As a general rule, trial judges have discretion to determine the form that an admissibility voir dire will take, based on the issues involved and the nature of the case being tried…In many cases it is therefore not only common, but preferable in the interests of efficiency, to conduct admissibility voir dires based on information that would not be admissible during the trial proper: Evans, at paras. 116, 147-48 (statements of counsel and filed documents); Dietrich, at paras. 43-50 (endorsing the use of summaries of the evidence); R. v. Snow (2004), 190 C.C.C. (3d) 317 (Ont. C.A.), at paras. 60-61, (preliminary inquiry records); R. v. G.N.D. (1993), 81 C.C.C. (3d) 65 (Ont. C.A.), at paras. 30, 38 (summary of proposed hearsay statement and cross-examination of witnesses to the statement).

This is not to say there are never cases where admissible evidence will be required to establish contested facts in an admissibility voir dire. There are passages, for example, supporting the proposition that oral evidence must be presented in contested voluntariness voir dires (Dietrich, at para. 44; Snow, at para. 61) and in contested Charter admissibility voir dires (R. v.

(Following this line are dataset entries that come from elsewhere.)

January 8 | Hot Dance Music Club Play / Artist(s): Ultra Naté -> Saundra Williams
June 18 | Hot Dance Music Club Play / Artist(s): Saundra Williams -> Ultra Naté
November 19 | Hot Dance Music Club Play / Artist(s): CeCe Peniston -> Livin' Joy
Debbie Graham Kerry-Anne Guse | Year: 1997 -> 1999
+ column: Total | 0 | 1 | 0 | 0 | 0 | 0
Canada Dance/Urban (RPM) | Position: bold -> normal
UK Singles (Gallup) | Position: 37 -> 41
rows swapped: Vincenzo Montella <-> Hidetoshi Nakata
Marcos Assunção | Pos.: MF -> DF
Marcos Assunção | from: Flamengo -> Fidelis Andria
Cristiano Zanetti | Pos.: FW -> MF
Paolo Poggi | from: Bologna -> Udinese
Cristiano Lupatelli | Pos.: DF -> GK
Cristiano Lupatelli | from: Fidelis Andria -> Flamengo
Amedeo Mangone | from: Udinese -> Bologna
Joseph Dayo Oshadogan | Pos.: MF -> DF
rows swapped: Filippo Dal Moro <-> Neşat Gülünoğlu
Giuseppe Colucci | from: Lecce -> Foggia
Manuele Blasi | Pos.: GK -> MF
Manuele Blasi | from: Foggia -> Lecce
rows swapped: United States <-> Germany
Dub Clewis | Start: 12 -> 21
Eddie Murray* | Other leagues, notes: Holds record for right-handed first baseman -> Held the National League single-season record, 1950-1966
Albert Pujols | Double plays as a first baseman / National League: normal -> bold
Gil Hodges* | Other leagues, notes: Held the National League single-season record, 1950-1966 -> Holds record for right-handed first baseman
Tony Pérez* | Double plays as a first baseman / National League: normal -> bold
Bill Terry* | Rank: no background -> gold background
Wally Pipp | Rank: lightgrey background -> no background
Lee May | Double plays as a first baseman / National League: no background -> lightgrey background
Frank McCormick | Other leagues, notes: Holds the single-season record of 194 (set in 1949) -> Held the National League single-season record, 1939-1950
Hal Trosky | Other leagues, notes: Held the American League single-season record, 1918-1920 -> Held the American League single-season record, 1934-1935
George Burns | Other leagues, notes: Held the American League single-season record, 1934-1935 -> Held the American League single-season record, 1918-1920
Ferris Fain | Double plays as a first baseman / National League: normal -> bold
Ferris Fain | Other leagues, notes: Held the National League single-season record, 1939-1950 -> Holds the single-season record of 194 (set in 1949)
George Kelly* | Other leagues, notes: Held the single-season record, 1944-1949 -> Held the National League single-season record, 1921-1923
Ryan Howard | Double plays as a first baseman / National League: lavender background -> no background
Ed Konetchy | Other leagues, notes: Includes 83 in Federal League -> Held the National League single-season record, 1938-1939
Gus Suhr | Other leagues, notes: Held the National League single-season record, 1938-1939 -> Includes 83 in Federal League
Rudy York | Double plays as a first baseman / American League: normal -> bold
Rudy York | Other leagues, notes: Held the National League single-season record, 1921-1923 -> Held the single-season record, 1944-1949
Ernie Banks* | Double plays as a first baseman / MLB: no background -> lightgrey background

Tomlinson, 2009 BCCA 196, 190 C.R.R. (2d) 28, at para. 51). Whether or not oral testimony is always required in voluntariness and Charter admissibility voir dires where the underlying facts are contested, this is not the case in extrinsic discreditable conduct admissibility voir dires. In Snow, a ground of appeal based on the refusal of the trial judge to require oral evidence in an extrinsic discreditable conduct admissibility voir dire was denied by this court as being without merit.

I am nonetheless persuaded that in exercising discretion relating to the manner in which any admissibility voir dire is conducted, trial judges should take a functional approach to ensure that the record before them enables factual determinations required to determine admissibility to be fairly made, and they should disregard contested information that has been received that cannot fairly be assessed where it is important to do so. For example, in Snow the decision of the trial judge to resolve the admissibility of extrinsic conduct evidence based on transcripts of related guilty pleas and preliminary inquiry transcripts was supported by the fact that in that case, the “admissibility of the similar fact evidence did not require the testing of circumstances surrounding the evidence, nor was there uncertainty about what the witnesses might say”: Snow, at para. 61.

No doubt because of the functional needs in an extrinsic discreditable conduct evidence admissibility voir dire,it is typical that contested“evidence of other discreditable conduct is introduced through the testimony of those who suffered it (if alive), observed it, or, as admissible hearsay, by those to whom the victim reported it”: R. v. Stubbs, 2013 ONCA 514, 300 C.C.C. (3d) 181, at para. 68. The formal presentation of admissible evidence is optimal where material facts relating to admissibility are contested because the strength of the evidence establishing that the alleged discreditable conduct even occurred is an important consideration in evaluating the probative value of the proposed extrinsic discreditable conduct evidence: R. v. Mahalingan, 2008 SCC 63, [2008] 3 S.C.R. 316, at para. 163. If, on a threshold examination, the evidence alleging the extrinsic discreditable conduct is of questionable credibility or reliability, the probative value of the proposed discreditable conduct evidence will be diminished: Handy, at paras. 133-36; R. v. MacCormack, 2009 ONCA 72, 241 C.C.C. (3d) 516, at para. 54. Indeed, unless the proposed discreditable conduct evidence is reasonably capable of belief, it may be too prejudicial to admit: Handy, at para. 134.